With school set to begin in one week, Northampton still needs 7 K-12 teachers. Given what is happening across the state, Northampton is faring better than other systems.
Since mid-July, teacher shortages have worried Virginia’s local school boards.
Spotsylvania County Superintendent Kelly Guempel described the division’s staffing needs as “severe,” with 114 vacant teaching positions a week before the start of the school year. Fairfax County Superintendent Michelle Reid informed parents the district was “working hard” to overcome a teacher shortage that’s left roughly 3% of classrooms unstaffed ahead of the fall semester.
As Richmond tries to fill 163 open teaching positions, Superintendent Jason Kamras described the number of vacancies as the worst he’s seen in nearly 30 years as an educator.
With grants and other incentives, Northampton is able to offer new teachers a $45k salary.
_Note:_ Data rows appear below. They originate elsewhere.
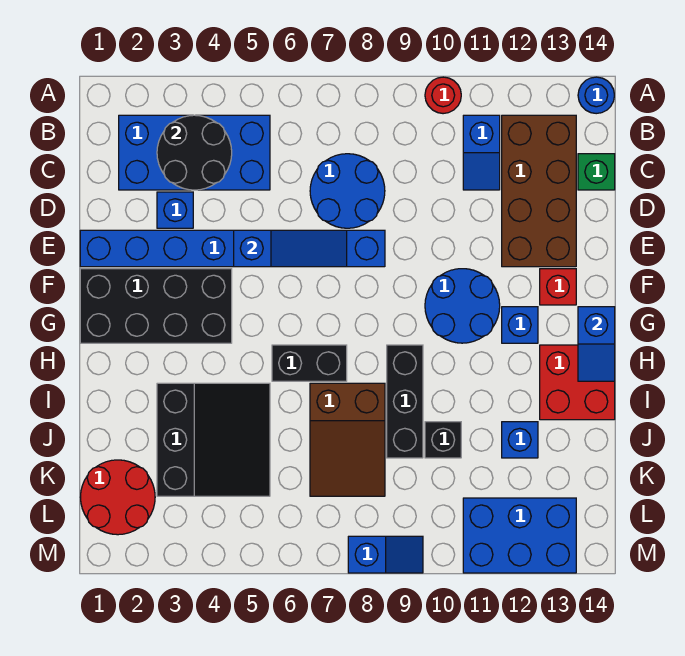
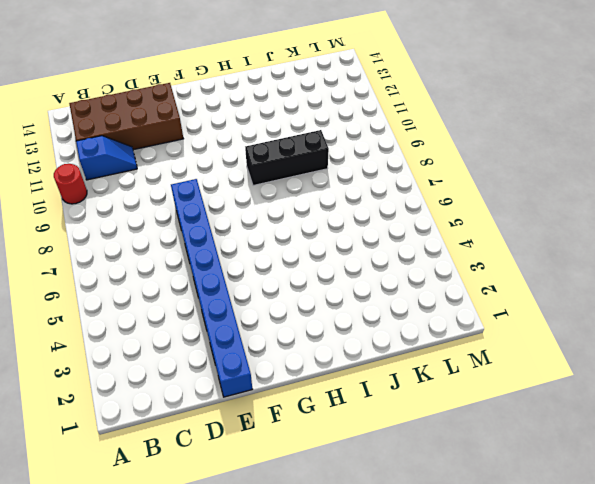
none -> blue 1x1 round brick [578,77,614,114]
none -> blue 2x4 brick [119,115,270,190]
none -> blue 2x2 round brick [310,154,385,228]

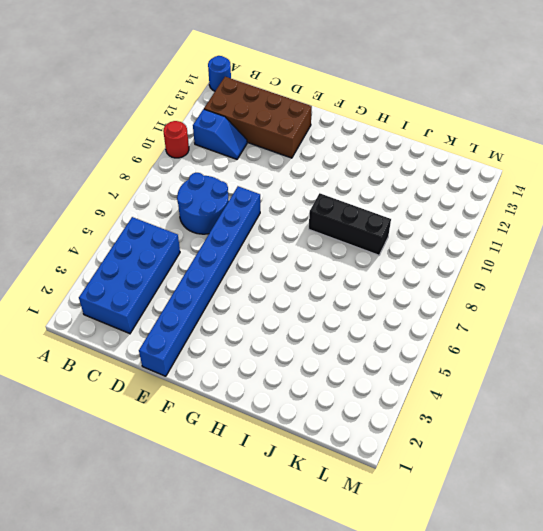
none -> green 1x1 brick [578,154,615,190]
none -> blue 1x1 brick [157,192,193,228]
none -> black 2x4 brick [80,269,232,343]

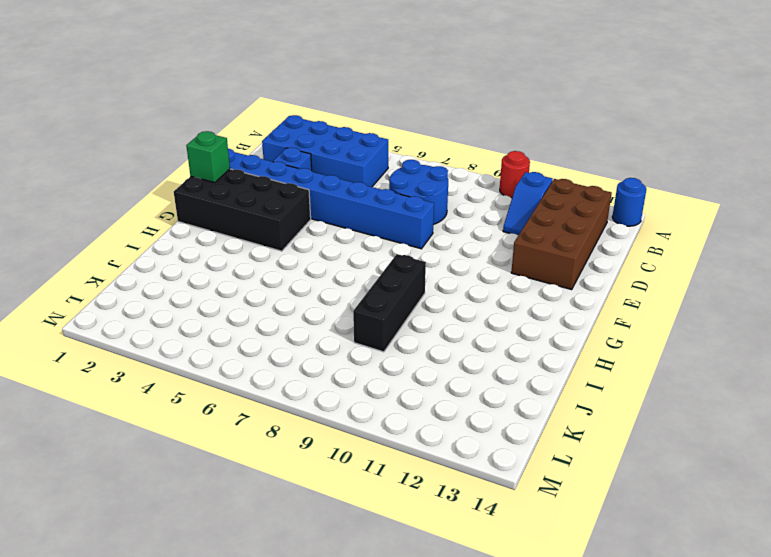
green 1x1 brick [186,131,230,183] -> green 1x1 brick moved to [578,154,615,190]
none -> blue 2x2 round brick [425,269,500,343]
none -> red 1x1 brick [540,269,576,305]
none -> blue 1x1 brick [502,307,538,343]

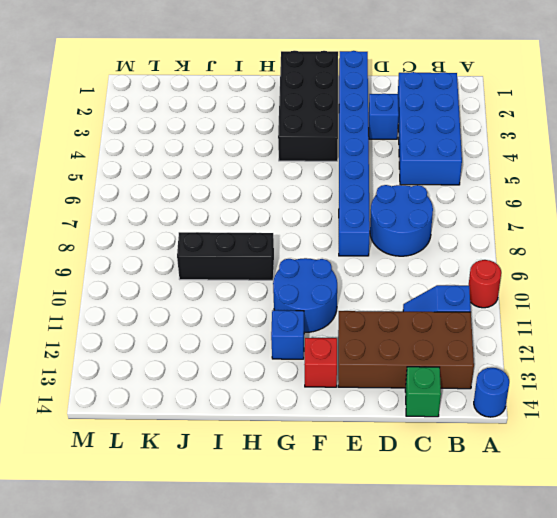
none -> black 1x2 brick [272,345,347,381]
none -> red 2x2 brick [540,345,615,420]
none -> black 3x3 slope [157,383,270,496]

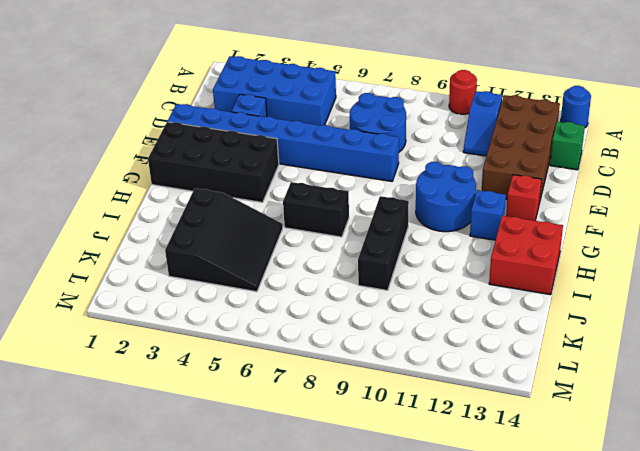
none -> brown 2x3 slope [310,383,385,496]
none -> black 1x1 brick [425,422,461,458]
none -> blue 1x1 brick [502,422,538,458]

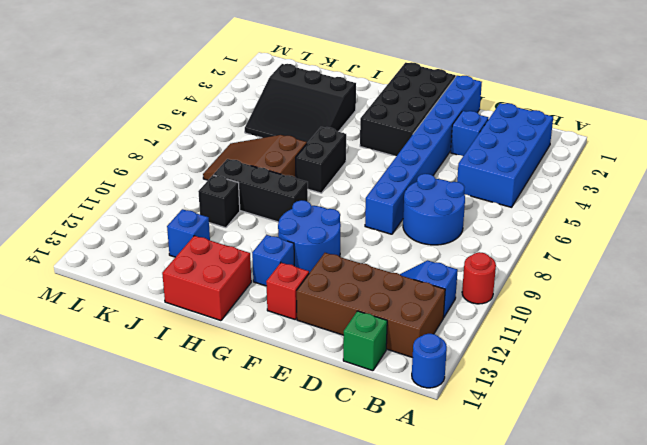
none -> red 2x2 round brick [81,460,155,535]
none -> blue 2x3 brick [463,498,576,573]
none -> blue 1x2 slope [348,536,423,573]

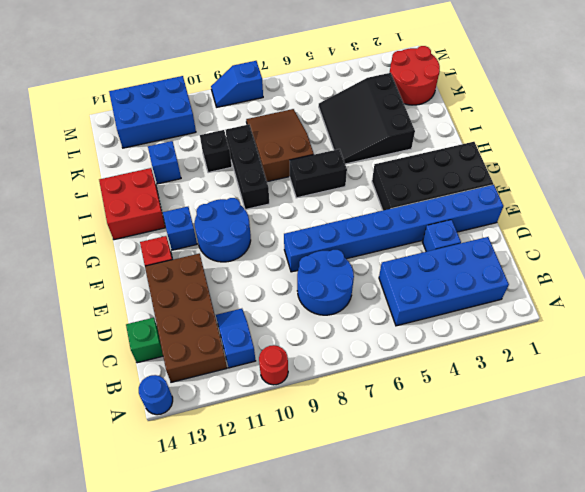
none -> black 2x2 round brick [157,115,232,190]
none -> blue 1x3 slope [234,230,347,267]
none -> blue 1x2 slope [578,307,615,381]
With bonuses, the first year could be as high as $50k. The salary bump is a help, but retention and recruitment are fundamental aspects that most school systems will need to grapple with.
For Northampton, teacher retention may always be an issue. The Eastern Shore may be a good place to start a career, to get the tenure and experience needed to be hired at a larger, more lucrative system. Other, more active areas, with higher salaries, may have an edge and be more attractive to younger teachers.